Posts Tagged ‘online billpay’

Get a life! Financially, that is…

June 18th, 2008

There was an interesting series of tips over on CNNMoney entitled Get a Financial Life. It lays out a series of tips to get your financial house in order in 7 short weeks, with one task per week. Here are their tips, and my thoughts on them.

  1. Talk about your goals with your partner. If you are married or otherwise attached, your finances are a team sport. You can’t get very far if you and your spouse are running towards different financial goal lines. So talk about what you want and make sure you are on the same page.
  2. Build an emergency fund. Another good tip. The recommendation is three months of living expenses in good times, six months in bad. Just remember that your living expenses do not necessarily equal your salary. Hopefully you are frugal and six months of living expenses is a much smaller number than six months of your earnings, but if you have trouble saying no this number may actually be higher than your earnings.
  3. Get life insurance, in the right amount. According to the article, you should have life insurance equal to 5 to 10 times your annual salary. The more dependents you have, the higher the number should be. However, if you are single and have no dependents remember that the purpose is mainly to replace income, and if no one else is going to need that income after you die you don’t really need life insurance. Just make sure to have enough to cover your funeral expenses so that your family doesn’t get stuck with a bill!
  4. Use online billpay and automatic payments. I’ve written before on the virtues of automatic payments on credit cards, and many other bills can be paid by automatic draft from your checking account or credit card as well. Just make sure you are reviewing those bills for unauthorized charges, and if the payments come from your checking account be sure to write them down in the check register and make sure you have sufficient funds to cover the payment.
  5. Simplify your 401k with target-date funds. OK, this one I will disagree with slightly. I find that target-date funds typically have slightly higher management expenses than the funds that make them up. If you are willing to keep up with it, I would recommend just buying the funds individually. This also allows you to adjust the riskiness of your portfolio to suit your individual tastes.
  6. Automate your investments.
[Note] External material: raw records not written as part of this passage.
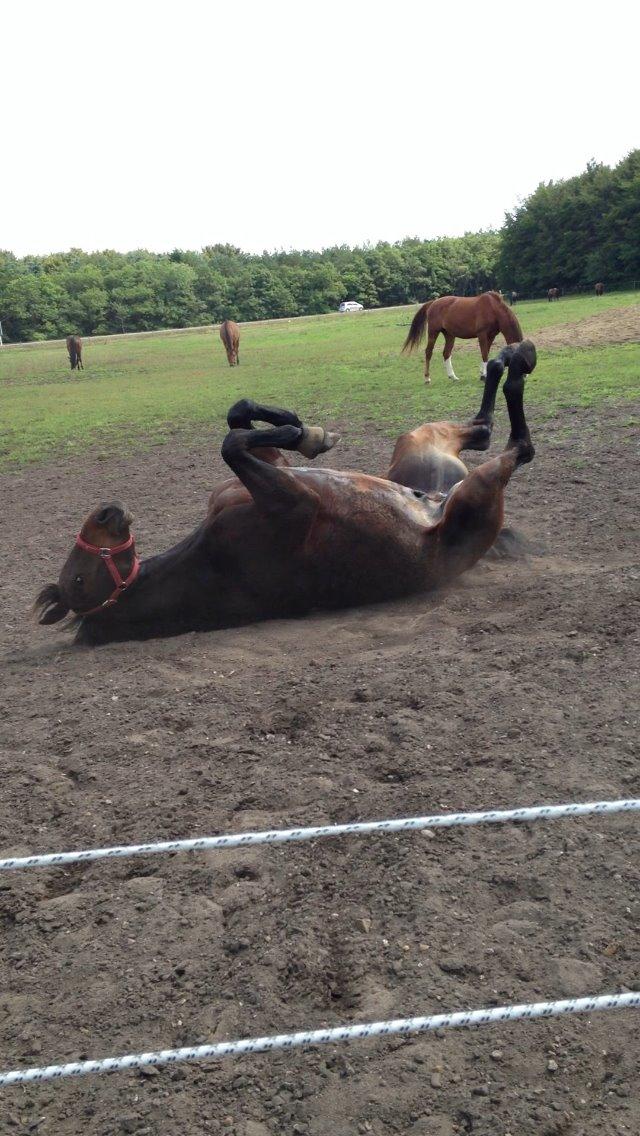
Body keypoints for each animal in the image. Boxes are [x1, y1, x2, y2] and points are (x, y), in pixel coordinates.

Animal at [33, 336, 536, 645]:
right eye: (78, 581)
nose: (106, 512)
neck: (203, 558)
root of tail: (438, 501)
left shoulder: (271, 475)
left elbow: (238, 418)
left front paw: (309, 433)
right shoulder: (297, 502)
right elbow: (233, 442)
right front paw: (303, 431)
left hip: (419, 441)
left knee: (484, 428)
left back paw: (508, 357)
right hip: (475, 492)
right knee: (516, 446)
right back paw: (517, 363)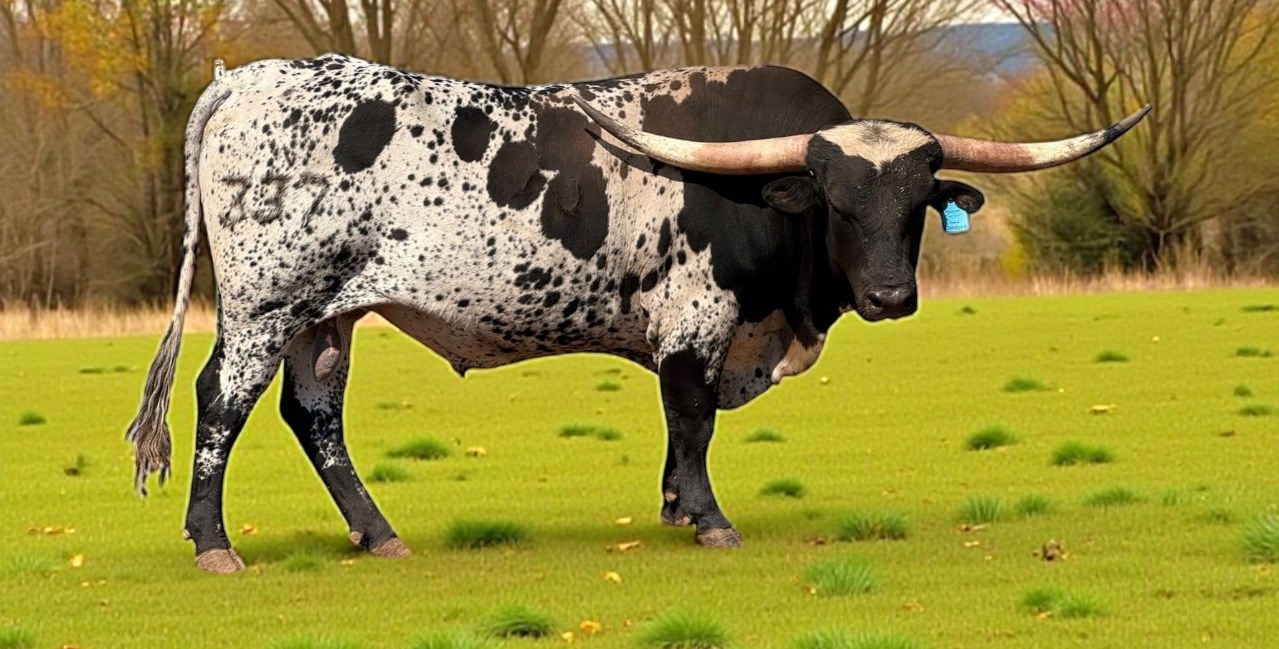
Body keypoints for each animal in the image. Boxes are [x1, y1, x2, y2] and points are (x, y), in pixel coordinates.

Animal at [125, 53, 1147, 572]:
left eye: (914, 203)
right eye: (833, 199)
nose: (891, 296)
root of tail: (249, 76)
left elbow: (678, 428)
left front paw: (670, 507)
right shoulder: (695, 322)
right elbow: (691, 421)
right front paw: (707, 518)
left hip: (325, 316)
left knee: (315, 414)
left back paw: (378, 534)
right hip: (266, 304)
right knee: (221, 404)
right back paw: (213, 543)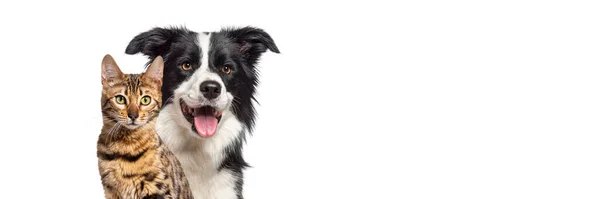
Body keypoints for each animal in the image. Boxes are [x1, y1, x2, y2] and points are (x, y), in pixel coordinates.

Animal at [97, 54, 193, 199]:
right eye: (120, 99)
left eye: (145, 100)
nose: (133, 115)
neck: (126, 146)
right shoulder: (110, 191)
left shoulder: (159, 188)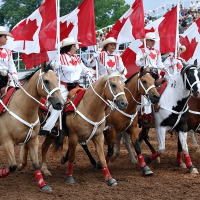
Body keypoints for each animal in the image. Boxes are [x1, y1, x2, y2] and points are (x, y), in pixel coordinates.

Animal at [0, 63, 64, 193]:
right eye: (46, 81)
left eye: (57, 80)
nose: (60, 103)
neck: (21, 109)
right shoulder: (6, 142)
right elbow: (12, 166)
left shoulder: (33, 139)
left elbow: (35, 163)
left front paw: (42, 184)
I completely agree. The biggest investment challenge for a lot of people is just doing something. Setting up automatic investments allows you to set it and forget it. If done in terms of dollars, you also get the benefit of dollar-cost averaging.
  7. Get down to a single credit card. OK, I will disagree on this one. If you use automatic payments as noted in #4 above, I really don’t see a point to limiting yourself to a single card. This is especially true if you have reward cards that give different percentages for different types of purchases. At one point I carried one card for gas (5% reward), one card for restaurants (3% reward), and one more for everything else. Now I am mostly down to just my Citi AMEX Platinum that gives 5% on some purchases (gas, groceries, drugstores) and 3% on everything else, and my Citi Dividend card with a 1% reward for use at places that don’t take AMEX.